The wasting disease that is killing millions of sea stars along the U.S. West Coast has now moved farther north, into Southcentral Alaska's Kachemak Bay, according to scientists who surveyed the area last week.
Brenda Konar, a researcher at the University of Alaska Fairbanks School of Fisheries and Ocean Science, said she and a fellow UAF scientist found a cluster of six to eight sea stars in a relatively small area they regularly survey.
The creatures were stricken by the disease that is bringing lesions, disintegration and, ultimately, death.
"They look like they're falling apart. They're melting," Konar said.
Sea stars afflicted by the disease can lose body parts -- Konar and UAF's Katrin Iken found disembodied sea star arms in tide pools, she said.
Though the wasting disease has been seen in sea stars in past decades, the new epidemic is the largest and most geographically widespread on record, according to a monitoring and research program established at the University of California at Santa Cruz.
The new epidemic was first noticed in 2013 on the Pacific coast, with a smaller outbreak on the Atlantic coast.
The wasting disease is believed to be caused by a virus. Scientists last fall identified the virus they believe is the likely culprit, one that has existed on the Pacific coast for at least 72 years, according to a study published in the Proceedings of the National Academy of Sciences.
The virus is possibly carried by asymptomatic sea stars, Konar said. Symptoms occur when the sea stars are stressed, she said.
Laboratory tests indicate that warmed waters could be the source of stress, though tests have also pointed to increasing acidification as a possible stressor, she said.
While sea star die-offs had been reported as far north as Southeast Alaska, in the past it was believed that most Alaska waters are too cold for the syndrome, Konar said.
There have been some isolated reports of the illness this far north, according to the the UC-Santa Cruz program. Those include the sighting of one stricken sea star in Jakolof Bay, within the Kachemak Bay area, and another among the display animals at the Anchorage Museum, according to the UC-Santa Cruz program.

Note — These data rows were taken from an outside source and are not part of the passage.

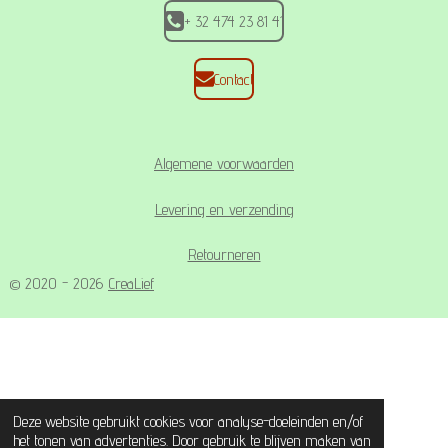
+ 32 474 23 81 41
Contact
Algemene voorwaarden
Levering en verzending
Retourneren
© 2020 - 2026
CreaLief
Deze website gebruikt cookies voor analyse-doeleinden en/of
het tonen van advertenties. Door gebruik te blijven maken van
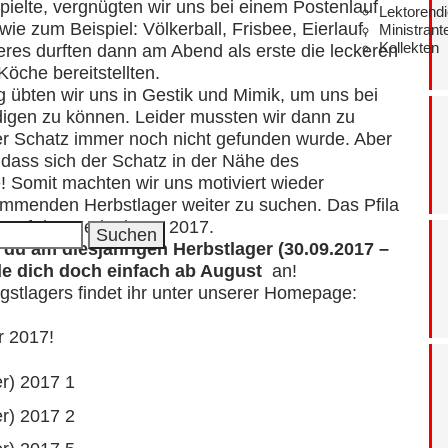
ielte, vergnügten wir uns bei einem Postenlauf
Lektorendi
e zum Beispiel: Völkerball, Frisbee, Eierlauf,
Ministrant
Kollekten
ieres durften dann am Abend als erste die leckeren
öche bereitstellten.
 übten wir uns in Gestik und Mimik, um uns bei
digen zu können. Leider mussten wir dann zu
der Schatz immer noch nicht gefunden wurde. Aber
, dass sich der Schatz in der Nähe des
! Somit machten wir uns motiviert wieder
mmenden Herbstlager weiter zu suchen. Das Pfila
g auf das Herbstlager 2017.
du am diesjährigen Herbstlager (30.09.2017 –
de dich doch einfach ab August
an!
ngstlagers findet ihr unter unserer Homepage:
r 2017!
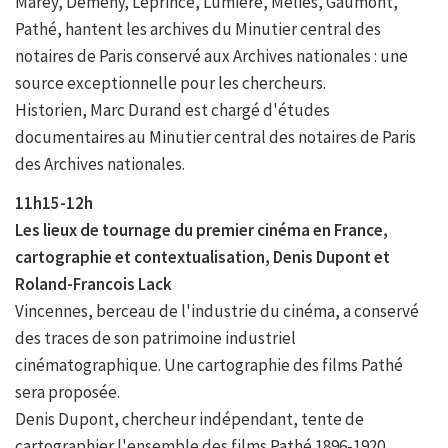
Marey, Demenÿ, Leprince, Lumière, Méliès, Gaumont,
Pathé, hantent les archives du Minutier central des
notaires de Paris conservé aux Archives nationales : une
source exceptionnelle pour les chercheurs.
Historien, Marc Durand est chargé d'études
documentaires au Minutier central des notaires de Paris
des Archives nationales.
11h15-12h
Les lieux de tournage du premier cinéma en France,
cartographie et contextualisation, Denis Dupont et
Roland-Francois Lack
Vincennes, berceau de l'industrie du cinéma, a conservé
des traces de son patrimoine industriel
cinématographique. Une cartographie des films Pathé
sera proposée.
Denis Dupont, chercheur indépendant, tente de
cartographier l'ensemble des films Pathé 1896-1920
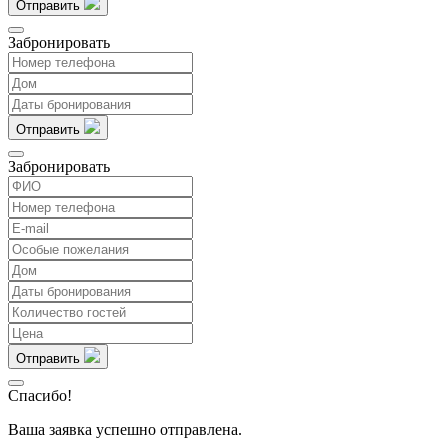
Отправить
Забронировать
Отправить
Забронировать
Отправить
Спасибо!
Ваша заявка успешно отправлена.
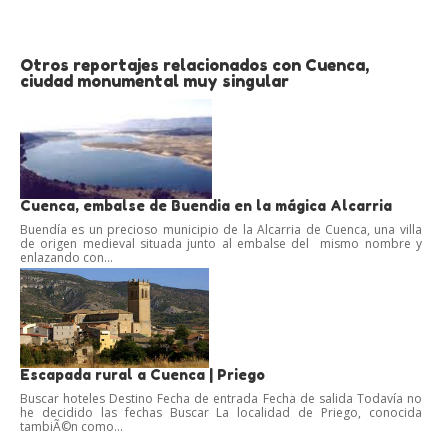
Otros reportajes relacionados con Cuenca,
ciudad monumental muy singular
Cuenca, embalse de Buendia en la mágica Alcarria
Buendía es un precioso municipio de la Alcarria de Cuenca, una villa
de origen medieval situada junto al embalse del mismo nombre y
enlazando con...
Escapada rural a Cuenca | Priego
Buscar hoteles Destino Fecha de entrada Fecha de salida Todavía no
he decidido las fechas Buscar La localidad de Priego, conocida
tambiÃ©n como...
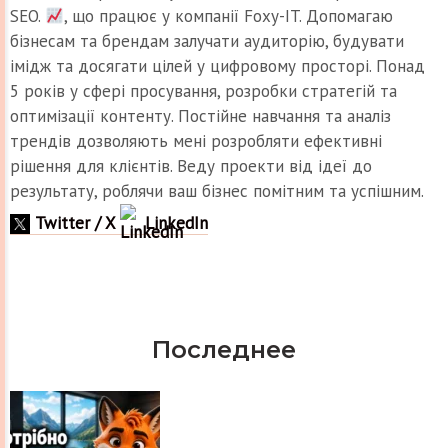
SEO.
, що працює у компанії Foxy-IT. Допомагаю
бізнесам та брендам залучати аудиторію, будувати
імідж та досягати цілей у цифровому просторі. Понад
5 років у сфері просування, розробки стратегій та
оптимізації контенту. Постійне навчання та аналіз
трендів дозволяють мені розробляти ефективні
рішення для клієнтів. Веду проекти від ідеї до
результату, роблячи ваш бізнес помітним та успішним.
Twitter / X
LinkedIn
Последнее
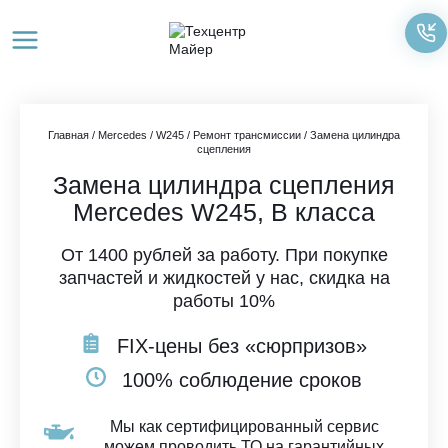
Перейти
к
содержимому
Главная
/
Mercedes
/
W245
/
Ремонт трансмиссии
/
Замена цилиндра
сцепления
Замена цилиндра сцепления
Mercedes W245, B класса
От 1400 рублей за работу. При покупке
запчастей и жидкостей у нас, скидка на
работы 10%
FIX-цены без «сюрпризов»
100% соблюдение сроков
Мы как сертифицированный сервис
можем проводить ТО на гарантийных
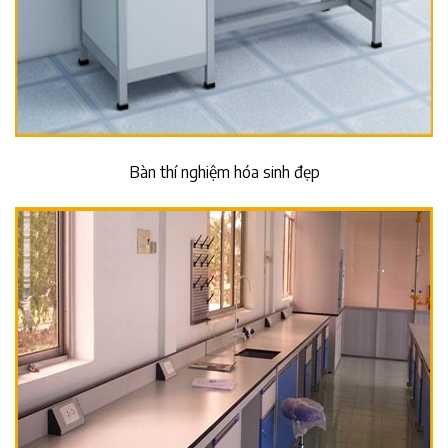
Bàn thí nghiệm hóa sinh đẹp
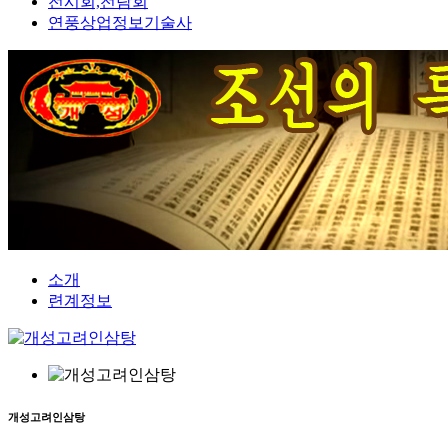
전시회,전람회
연풍상업정보기술사
소개
련계정보
개성고려인삼탕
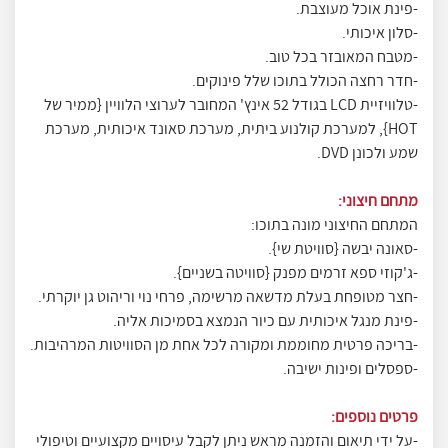
-פינת אוכל מעוצבת.
-סלון איכותי.
-מטבח המאובזר בכל טוב.
-חדר רחצה הכולל בתוכו שלל פינוקים.
-טלוויזיית LCD בגודל 52 אינץ' המחובר לערוצי הלוויין {ממיר של
HOT}, למערכת קולנוע ביתית, מערכת סאונד איכותית, מערכת
שמע ולכונן DVD.
מתחם חיצוני:
המתחם החיצוני מונה בתוכו:
-סאונה יבשה {סוויטת שי}.
-ג'קוזי ספא זרמים מפנק {סוויטה בשניים}.
-חצר מטופחת בעלת מדשאה מרשימה, פרחי נוי וריהוט גן יוקרתי.
-פינת מנגל איכותית עם כיור הנמצא בסמיכות אליה.
-בריכה פרטית מחוממת ומקורה לכל אחת מן הסוויטות המרהיבות.
-ספסלים ופינות ישיבה.
פרטים נוספים:
-על ידי תיאום והזמנה מראש ניתן לקבל עיסויים מקצועיים וטיפולי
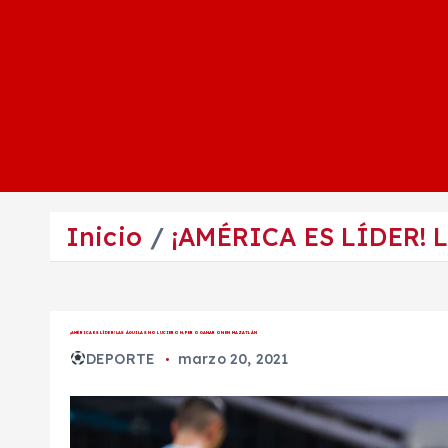
Inicio
¡AMÉRICA ES LÍDER!
¡AMÉRICA ES LÍDER! LAS ÁGUILAS NO LUCIERON, PERO GANARON EN MAZATLÁN
DEPORTE
marzo 20, 2021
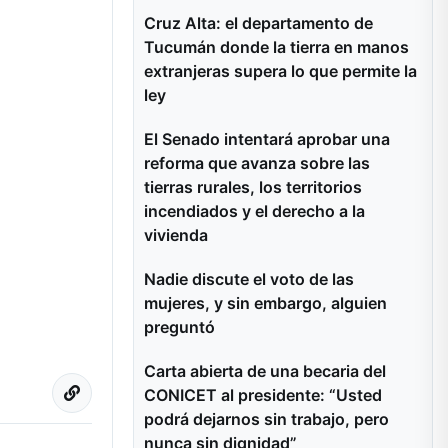
Cruz Alta: el departamento de
Tucumán donde la tierra en manos
extranjeras supera lo que permite la
ley
El Senado intentará aprobar una
reforma que avanza sobre las
tierras rurales, los territorios
incendiados y el derecho a la
vivienda
Nadie discute el voto de las
mujeres, y sin embargo, alguien
preguntó
Carta abierta de una becaria del
CONICET al presidente: “Usted
podrá dejarnos sin trabajo, pero
nunca sin dignidad”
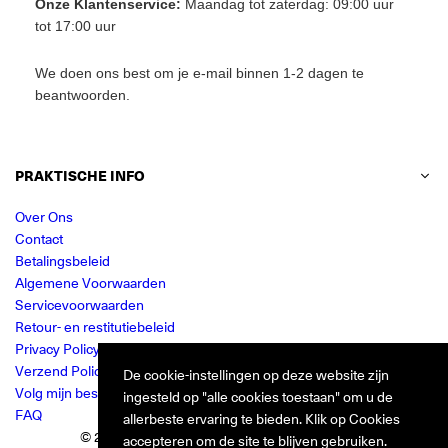
Onze Klantenservice:
Maandag tot zaterdag: 09:00 uur
tot 17:00 uur
We doen ons best om je e-mail binnen 1-2 dagen te
beantwoorden.
PRAKTISCHE INFO
Over Ons
Contact
Betalingsbeleid
Algemene Voorwaarden
Servicevoorwaarden
Retour- en restitutiebeleid
Privacy Policy
Verzend Policy
De cookie-instellingen op deze website zijn
Volg mijn bestelling
ingesteld op "alle cookies toestaan" om u de
FAQ
allerbeste ervaring te bieden. Klik op Cookies
© 2024 Jurkjes.co. Alle rechten voorbehouden.
accepteren om de site te blijven gebruiken.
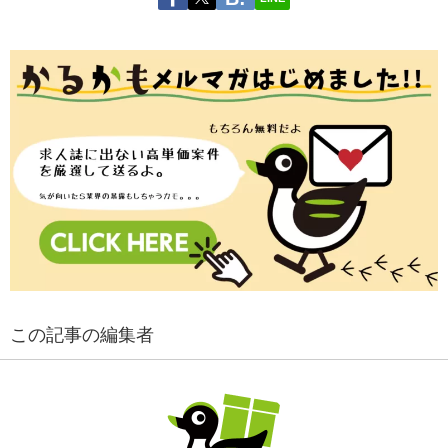
この記事の編集者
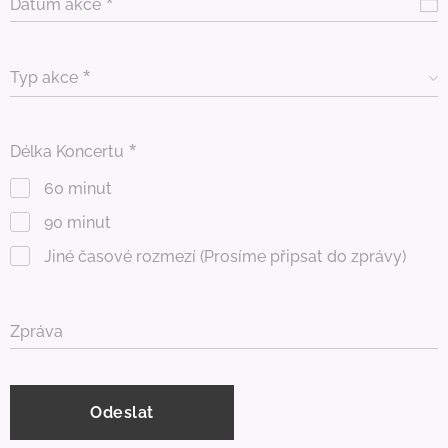
Datum akce
Typ akce
Délka Koncertu
60 minut
90 minut
Jiné časové rozmezí (Prosíme připsat do zprávy)
Zpráva
Odeslat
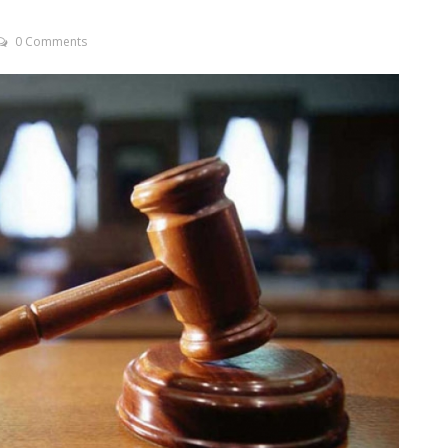
0 Comments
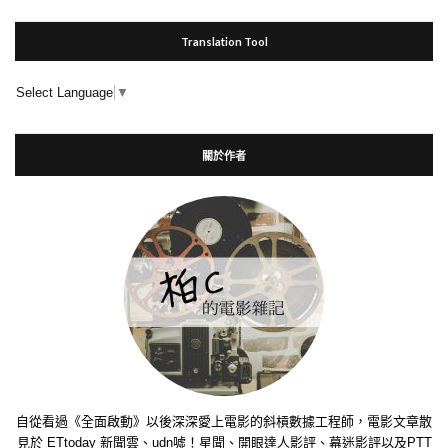
Translation Tool
Select Language
▼
關於作者
自從看過《全面啟動》以後深深愛上電影的斜槓數據工程師，電影文章散
見於 ETtoday 新聞雲、udn噓！星聞、開眼達人影評、幕迷影評以及PTT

But what was striking about last week's discovery was the number of affected sea stars -- multiple animals rather than isolated individuals -- and the oceanic location, Konar said.
"These guys were in a totally oceanic environment where there are no salinity issues and no sediment," she said. Past reports from the Kachemak Bay area, she said, have been about animals from more estuarine sites, with fresh water mixing into the salty sea water that sea stars use.
The syndrome is worrisome, scientists say, because sea stars are important predators that maintain balance in the marine ecosystem.
"It's kind of sad to think about it if it does get worse and spread out to other areas, like the Aleutians," she said.
The affected sea stars were in the genus Evasterias, which is common in Kachemak Bay, though one was a Pisaster, more rare in the region, a statement from UAF said.